• Texte fourni:
Au-delà de la victoire sans appel, et quelque peu humiliante, de l’équipe des Britanniques sur les Continentaux (17-8), la question est surtout de savoir combien parmi les vingt joueurs présents entre vendredi et dimanche à Abu Dhabi seront dans la Team Europe en septembre à Bethpage pour la 45e Ryder Cup de l’histoire.
L.V.
Il y a deux ans, lors de la précédente Team Cup (qui s’appelait d’ailleurs la Hero Cup), six des vingt joueurs convoqués avaient validé quelques mois plus tard leur présence à Rome pour la 44e Ryder Cup brillamment remportée par les Européens (16,5 à 11,5) : Tommy Fleetwood, Shane Lowry, Tyrrell Hatton, Robert MacIntyre, Nicolai Højgaard et Sepp Straka.
Combien seront-ils cette fois à effectuer le périlleux voyage vers Bethpage (New York) et son public d’ores et déjà chauffé à blanc ? Si l’on prend en compte les absences cette semaine à Abu Dhabi de Rory McIlroy, Ludvig Åberg, Viktor Hovland et Jon Rahm, il reste encore huit places à prendre* pour participer à la grande « fête » dans la banlieue de Big Apple.
Ils ont confirmé leur statut d’incontournable
Vainqueur de tous ses matches, dont l’un en simple face à Matthieu Pavon (victoire 3&1) en proposant un jeu de golf d’un niveau rarement atteint dans une Team Cup, Tommy Fleetwood, l’actuel n°9 mondial, obtient dès maintenant son ticket pour Bethpage, et ce même s’il n’occupe pour le moment que la 16e place du ranking européen où seuls les six premiers seront assurés d’être qualifiés au soir du British Masters, le 24 août prochain (les six autres seront issus des six picks du capitaine).
Lui aussi invaincu, même s’il a dû partager le demi-point lors des Foursomes de samedi matin, Tyrrell Hatton apparait comme incontournable dans l’équipe européenne de Ryder Cup. On fait d’ailleurs ici confiance au DP World Tour pour régler son différend avec l’actuel membre du LIV Golf, qui a fait appel des sanctions du Tour européen prononcées contre lui. Et contrairement à un Jon Rahm, qui n’a pas daigné faire le déplacement vers Abu Dhabi, alors qu’il est au départ du Hero Dubaï Desert Classic la semaine prochaine, sa présence ô combien remarquée dans cette Team Cup prouve que l’Anglais place la Ryder Cup au-dessus de toutes les polémiques.

• Enregistrements affichés:

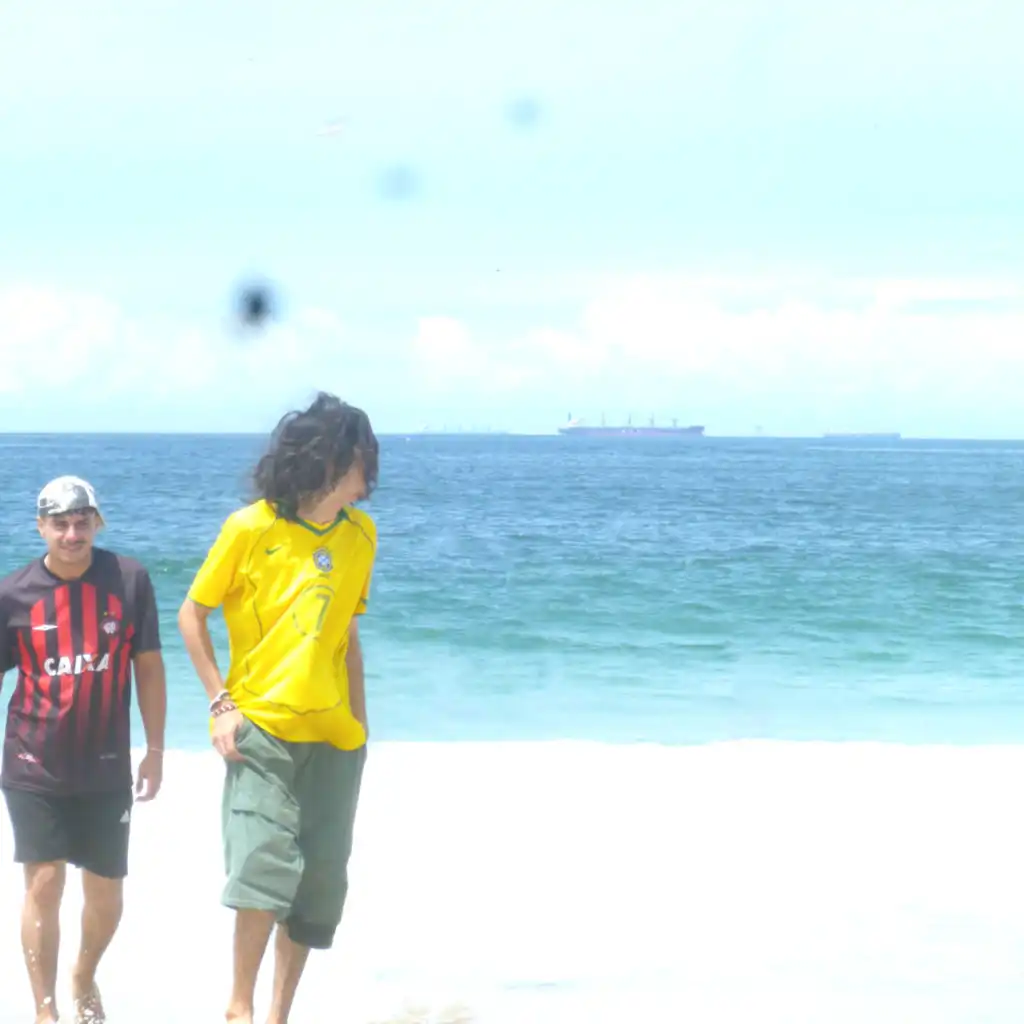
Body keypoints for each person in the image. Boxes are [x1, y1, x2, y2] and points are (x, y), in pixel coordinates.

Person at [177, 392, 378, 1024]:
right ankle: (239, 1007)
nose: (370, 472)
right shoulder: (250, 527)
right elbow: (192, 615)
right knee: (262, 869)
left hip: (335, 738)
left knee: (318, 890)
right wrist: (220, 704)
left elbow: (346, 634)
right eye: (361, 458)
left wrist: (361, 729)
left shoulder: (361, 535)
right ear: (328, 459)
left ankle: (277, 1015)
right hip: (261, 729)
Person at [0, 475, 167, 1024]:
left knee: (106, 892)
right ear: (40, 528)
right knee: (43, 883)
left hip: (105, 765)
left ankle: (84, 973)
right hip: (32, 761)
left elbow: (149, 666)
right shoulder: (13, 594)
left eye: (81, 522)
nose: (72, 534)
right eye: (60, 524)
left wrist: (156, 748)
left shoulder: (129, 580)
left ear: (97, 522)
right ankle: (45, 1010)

---

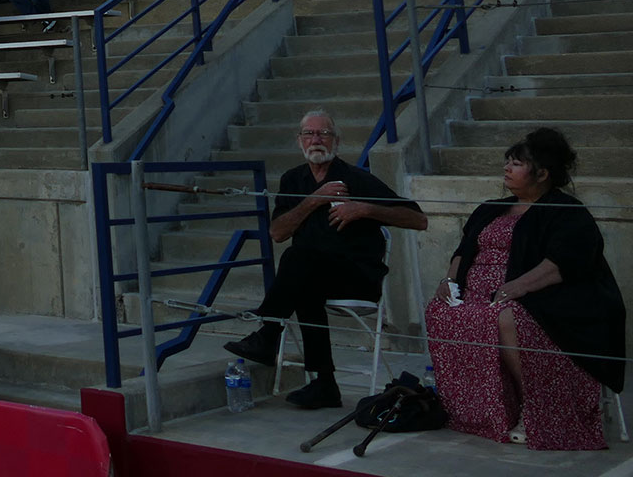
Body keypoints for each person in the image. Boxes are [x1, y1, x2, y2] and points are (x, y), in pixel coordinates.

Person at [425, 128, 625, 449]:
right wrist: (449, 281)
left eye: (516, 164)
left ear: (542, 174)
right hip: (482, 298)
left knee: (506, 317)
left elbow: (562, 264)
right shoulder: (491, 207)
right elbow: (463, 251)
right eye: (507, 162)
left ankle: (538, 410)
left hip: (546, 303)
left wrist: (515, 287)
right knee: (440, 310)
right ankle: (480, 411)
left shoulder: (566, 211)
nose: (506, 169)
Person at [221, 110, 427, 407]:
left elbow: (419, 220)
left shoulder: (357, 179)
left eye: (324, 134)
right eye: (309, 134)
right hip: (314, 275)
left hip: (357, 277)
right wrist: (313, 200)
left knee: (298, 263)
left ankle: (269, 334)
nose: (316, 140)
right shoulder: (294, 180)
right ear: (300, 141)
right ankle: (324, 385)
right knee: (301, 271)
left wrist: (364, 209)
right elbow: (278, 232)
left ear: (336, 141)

• Énoncé A:
Résumez en deux phrases le texte sur la Team Cup d'Abu Dhabi.
• Énoncé B:
Répondez aux questions suivantes d'après le texte sur la Team Cup d'Abu Dhabi.
(i) Combien des vingt joueurs convoqués lors de la précédente Team Cup ont ensuite validé leur présence à Rome ?
(ii) Par quel score Tommy Fleetwood a-t-il battu Matthieu Pavon en simple ?
(iii) Quelle date est indiquée pour le British Masters ?
• Énoncé C:
Reprenez le texte sur la Team Cup d'Abu Dhabi à la suite de sa dernière phrase.

• Réponse rédigée A:
Les Britanniques ont largement battu les Continentaux (17-8) à Abu Dhabi, et la question est surtout de savoir combien des vingt joueurs présents feront partie de la Team Europe en septembre à Bethpage pour la 45e Ryder Cup. Tommy Fleetwood, vainqueur de tous ses matches, obtient dès maintenant son ticket, tandis que Tyrrell Hatton, lui aussi invaincu, apparaît comme incontournable dans l'équipe européenne.

• Réponse rédigée B:
(i) Six joueurs.
(ii) 3&1.
(iii) Le 24 août.

• Réponse rédigée C:
Ils ont marqué des points…
Incontestablement l’homme « fort » des Continentaux, vainqueur de ses trois matches en doubles dans lesquels il a endossé le costume de leader, Matthieu Pavon a fait le job comme l’on dit pour épater Luke Donald et tout son staff. Paul McGinley, ancien capitaine vainqueur en Ryder Cup (en 2014) et très « écouté » dans le vestiaire européen, n’a pas été avare en compliments quand il a évoqué à plusieurs reprises le Français, notamment sur SkySports.
Ce n’est pas parce que l’on gagne 4 matches que l’on est automatiquement sélectionné en Ryder Cup. Il faut bien jouer en Majeurs, il faut gagner des tournois, être régulier toute l’année.
Matthieu Pavon au micro de Canal+
Malgré une défaite en simple dans la partie 1 (un gage de confiance assurément) face à l’ogre Fleetwood, le Bordelais est conscient d’avoir fait un pas important dans cette quête d’une place en Ryder Cup.
« C’est un signe fort (être en partie 1) mais il y a une grande saison devant nous, prévient Matthieu Pavon au micro de Canal+ à l’issue de son match perdu en simple. Ce n’est pas parce que l’on gagne 4 matches que l’on est automatiquement sélectionné en Ryder Cup. Il faut bien jouer en Majeurs, il faut gagner des tournois, être régulier toute l’année. Ce sera le plus important. Il faudra finir ce marathon sur un gros sprint et peut-être qu’on aura une chance de faire partie de cette élite. »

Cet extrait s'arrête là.